When we received the news last night that mass was cancelled this weekend my main feeling was one of disorientation. Most of us have missed mass for illness or other serious reason a few times in our lives. But there is a very different feeling weighing whether one is allowed not to or even should not attend mass and the knowledge that one can not. I feel a little adrift in time without the punctuation of Sunday mass in the weekly rhythm. However, within minutes of finding ourselves in this strange new world opportunities, arose an opportunity for growth.
As we explained to the children that there would be no fish fry and public Stations of the Cross Friday, and no mass on Sunday, one child asked us “what was the point” of mass without a congregation. This led to a fruitful discussion of the mass. While we are under obligation to attend the mass for our own benefit, the mass does not need us. We explained Christ’s saving action as priest and victim. We talked about how the mass makes represent Christ’s sacrifice on Calvary, by which we are all redeemed. This is why the Eucharist is both source and summit of the Christian life and a well-spring of grace in the world. This conversation did not only educate the children but comforted me, as I pictured the liturgical life of the church continuing on through the private masses of priests all over the country.
The announcement was also a strange reminder of the blessing of apostolic authority in our faith. We have become so focused on the papacy in our era that we often think of our own bishops not at all or merely as bureaucrats. They are our shepherds and just as the Pope is the successor of Peter they are the successors to the other apostles. Bishops across the country and even the world made different prudential decisions from cancelling all public masses to adding extra ones and everything in between. I was reminded of the priest who officiated our wedding as he gravely explained to us that he too would answer before God if he married us without believing we were properly prepared and serious about our vows. Such responsibility lies on all our priests and particularly our bishops in the exercise of their office. We must practice obedience, some of us even to decisions we do not like. They must attempt to make the very best decision for their large and varied flocks and own that decision before God. I took a moment to thank God for apostolic succession and pray for bishops.
Next we discussed what Sunday would look like without the usual routine of getting ready for and attending mass. The Sunday obligation springs from the commandment to keep holy the Lord’s Day. We discussed how we could still keep His day without attending mass. This reminded me that attending mass is also not the only requirement in keeping this commandment. How often do we attend mass and then spend the rest of the day in drudgery, consumption, and isolation. We work, we shop, we fail to spend quality time with the loved ones under our own roof. While we are unable to go to mass we can focus on making the day restful and joyful throughout as well as prayerfully joining in spiritual communion with the mass celebrated throughout the world.
━━━━━━━━━━
# [Brief 1]
Answer these questions about the essay on cancelled Sunday mass:
(a) Besides Sunday mass, which two Friday events did the family tell the children would not happen?
(b) According to the essay, bishops are the successors of whom?
(c) The Sunday obligation springs from which commandment?
# [Brief 2]
Carry the essay on cancelled Sunday mass forward from its final sentence.

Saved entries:
━━━━━━━━━━
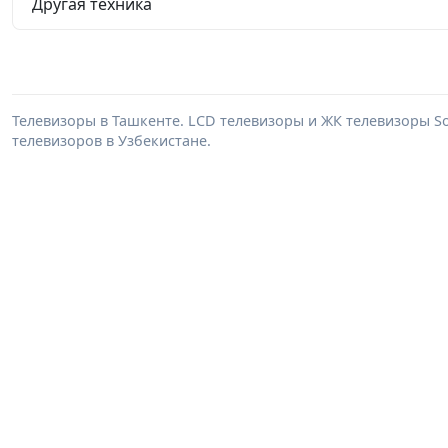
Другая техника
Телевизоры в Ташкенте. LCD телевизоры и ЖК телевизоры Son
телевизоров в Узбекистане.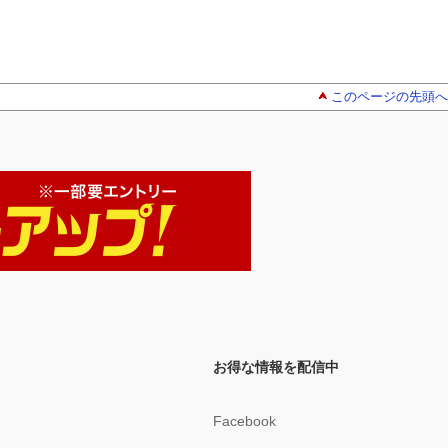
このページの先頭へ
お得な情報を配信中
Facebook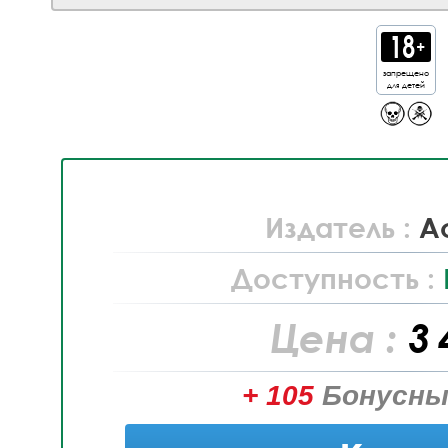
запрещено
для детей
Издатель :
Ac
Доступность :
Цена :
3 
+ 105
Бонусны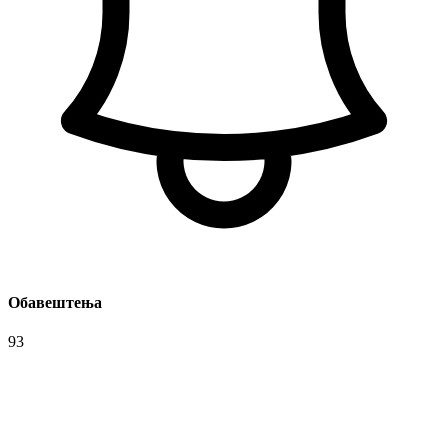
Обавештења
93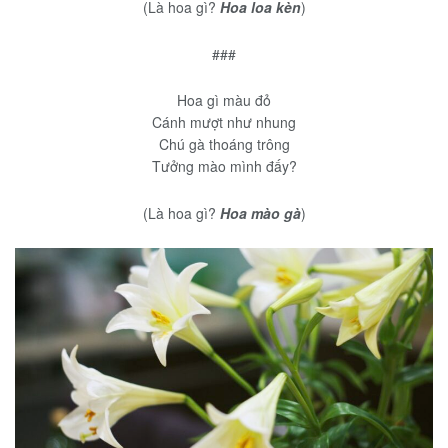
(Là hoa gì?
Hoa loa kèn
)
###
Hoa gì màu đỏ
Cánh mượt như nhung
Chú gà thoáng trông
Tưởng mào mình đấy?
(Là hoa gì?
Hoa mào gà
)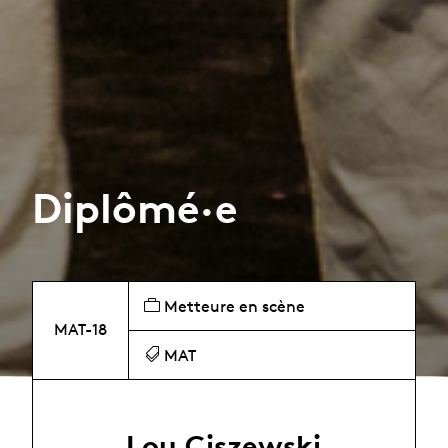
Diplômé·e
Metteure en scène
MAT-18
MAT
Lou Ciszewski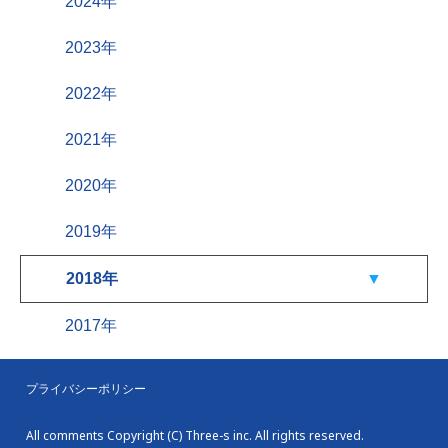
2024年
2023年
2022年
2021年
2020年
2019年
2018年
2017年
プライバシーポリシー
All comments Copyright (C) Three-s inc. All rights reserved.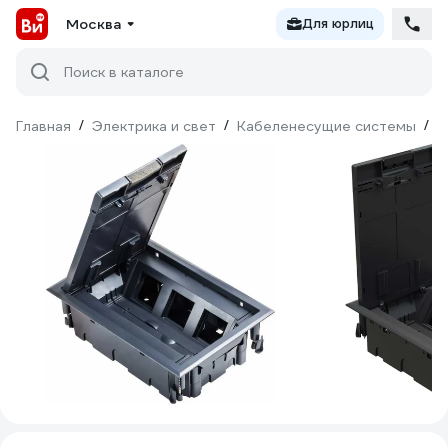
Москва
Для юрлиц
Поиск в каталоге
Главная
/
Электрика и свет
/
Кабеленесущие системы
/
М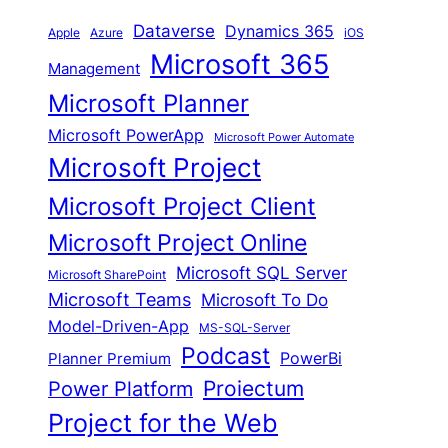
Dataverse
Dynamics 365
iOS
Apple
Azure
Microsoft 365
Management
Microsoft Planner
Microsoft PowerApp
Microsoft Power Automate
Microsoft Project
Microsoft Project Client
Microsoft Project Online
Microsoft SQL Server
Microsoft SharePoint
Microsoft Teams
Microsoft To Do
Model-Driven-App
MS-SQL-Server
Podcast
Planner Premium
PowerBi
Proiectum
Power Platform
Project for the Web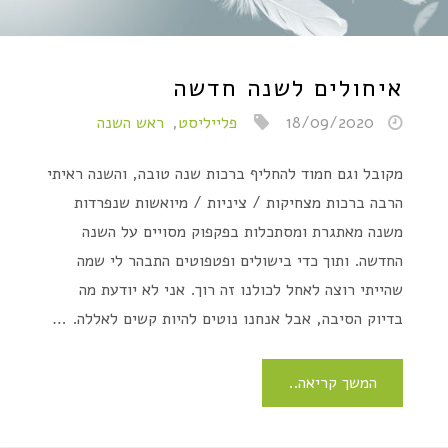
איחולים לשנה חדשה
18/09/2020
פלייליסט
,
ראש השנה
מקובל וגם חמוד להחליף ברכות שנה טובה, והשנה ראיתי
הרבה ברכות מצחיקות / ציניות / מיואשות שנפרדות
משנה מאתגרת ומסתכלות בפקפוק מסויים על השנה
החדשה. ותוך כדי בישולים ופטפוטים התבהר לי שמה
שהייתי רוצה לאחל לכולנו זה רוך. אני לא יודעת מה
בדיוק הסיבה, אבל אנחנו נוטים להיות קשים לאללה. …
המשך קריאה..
━━━━━━━━━━
# [Exercise answer 1]
(a) The fish fry and the public Stations of the Cross.
(b) The apostles other than Peter.
(c) The commandment to keep holy the Lord's Day.

# [Exercise answer 2]
The discussion of spiritual communion is yet another invitation to look at our everyday lives in a new way that we can hold on to long after a return to normalcy. Spiritual communion, according to St. Thomas, is “an ardent desire to receive Jesus in the Holy Sacrament and a loving embrace as though we had already received Him.”* We are encouraged to do this if we are attending mass and unable to receive the Eucharist but also if we cannot attend mass, or really at any time. To return to the teaching of Eucharist as source and summit one could say that our goal should be to live in spiritual communion, always and everywhere uniting our mind, heart, and will, in everything we think, say and do, with Christ’s sacrifice. In this way we take our Sunday communion in church and carry it out into the world and the week. Perhaps as we practice acts of spiritual communion in this time of desperation we can work towards making them a regular part of our lives always. St. Jean Vianney said, “when we feel the love of God growing cold, let us turn towards the tabernacle; no wall can shut us out from the good God.”
Yet it is hard to feel this separation from the life of the Church. One comfort we have is that our church is always open for private devotions. It would be a good time to learn whether the same is true at your parish. We can get so used to participating in the public, formal actions of the church that we forget it is there for us at other times and in other ways. Christ is present in His church in the tabernacle at all times! How generous He is to us! If you are able, what a precious thing it is to visit him now. After the news of statewide cancellations my family visited our darkened church and said stations and spent some time in adoration. I thought of the agony in the garden and was glad to sit with Him a little while.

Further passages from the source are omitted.